Abstract

Doc number: 123

Abstract

Background: Ischemia/reperfusion (I/R) injury is harmful to the cardiovascular system and is responsible for the inflammatory response and multiple organ dysfunctions. In this study we investigated the effect of activated clotting time level on the aortic cross-clamping triggers a systemic inflammatory response and it effects to lungs and heart.

Methods: End organ concentrations of interleukin-6 (IL-6), myeloperoxidase (MPO) and heat shock protein 70 (HSP-70) were determined in four groups of Spraque Dawley rats: ischemic control (operation with cross clamping received IP of 0.9% saline at 2 ml/kg n=7) Sham (operation without cross clamping, n=7), heparin (ACT level about 200), High dose heparin (ACT level up to 600) The infrarenal aorta was clamped for 45 minutes by a mini cross clamp approximately 1cm below the renal artery and 1cm iliac bifurcation in all groups without sham group. Heparin was given intraperitoneal (IP) before the procedure. All rats were sacrificed 48 h later. In a second experiment, the effects of I/R on remote organs (lungs and heart) were harvested for analysis. We evaluated tissue levels of myeloperoxidase, interleukin-6, and heat shock protein (HSP-70) were analyzed as markers oxidative stress and inflammation. Histological analyses of the organs were performed.

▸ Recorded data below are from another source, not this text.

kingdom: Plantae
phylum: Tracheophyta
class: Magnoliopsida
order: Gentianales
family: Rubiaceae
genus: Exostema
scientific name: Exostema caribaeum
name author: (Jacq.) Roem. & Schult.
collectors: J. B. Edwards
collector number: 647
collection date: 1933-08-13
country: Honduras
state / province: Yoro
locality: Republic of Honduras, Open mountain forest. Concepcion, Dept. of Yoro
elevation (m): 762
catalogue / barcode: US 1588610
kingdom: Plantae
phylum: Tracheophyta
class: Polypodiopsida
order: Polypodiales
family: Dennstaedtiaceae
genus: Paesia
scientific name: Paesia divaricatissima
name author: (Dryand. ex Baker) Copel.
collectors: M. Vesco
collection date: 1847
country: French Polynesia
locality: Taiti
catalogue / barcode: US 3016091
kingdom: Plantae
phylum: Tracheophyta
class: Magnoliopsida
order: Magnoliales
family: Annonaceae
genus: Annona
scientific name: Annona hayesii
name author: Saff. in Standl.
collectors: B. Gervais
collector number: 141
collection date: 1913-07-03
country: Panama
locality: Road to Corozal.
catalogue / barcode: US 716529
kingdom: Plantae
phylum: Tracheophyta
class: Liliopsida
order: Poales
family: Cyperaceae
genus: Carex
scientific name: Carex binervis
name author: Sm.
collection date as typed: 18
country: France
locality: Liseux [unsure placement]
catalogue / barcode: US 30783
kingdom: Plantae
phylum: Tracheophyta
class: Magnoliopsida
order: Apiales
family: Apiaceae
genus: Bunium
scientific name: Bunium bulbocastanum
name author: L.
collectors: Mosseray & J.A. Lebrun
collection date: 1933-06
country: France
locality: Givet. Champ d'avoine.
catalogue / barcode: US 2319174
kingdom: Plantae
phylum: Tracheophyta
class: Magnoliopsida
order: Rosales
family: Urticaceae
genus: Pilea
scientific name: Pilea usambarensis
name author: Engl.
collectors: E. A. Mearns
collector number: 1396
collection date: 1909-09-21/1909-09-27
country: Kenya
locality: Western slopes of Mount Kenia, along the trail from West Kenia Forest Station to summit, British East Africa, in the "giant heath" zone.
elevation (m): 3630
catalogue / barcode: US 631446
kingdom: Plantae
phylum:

Results: The lungs paranchymal MPO and HSP-70 levels significantly decreased (p<0.05), but IL-6 level was not significant (p>0.05) in heparinized and high dose heparinized groups when compared to ischemic control group. Histopathological evaluation as edema, cell degeneration, inflammation statistically significantly decreased in both group heparinized and high dose heparinized compared with ischemic control group (p<0.05). The heart paranchymal MPO levels significantly decreased in heparinized and high dose heparinized groups when compared to ischemic control group (p=0.023). IL-6, HSP-70 levels were not significant heparinized and high dose heparinized groups when compared to ischemic control group (p=0.0489, p=0.0143). Histopathological evaluation as degeneration statistically significantly decreased in both group heparinized and High dose heparinized compared with ischemic control group (p=0.005).

Conclusion: Heparin decreased remote organs injury on the lung and heart after ischemia/reperfusion of infra-renal section of the body in the rat model. So, we should be balance to act level for avoid to I/R injury per operative and early post operative period as providing ACT level nearly 200.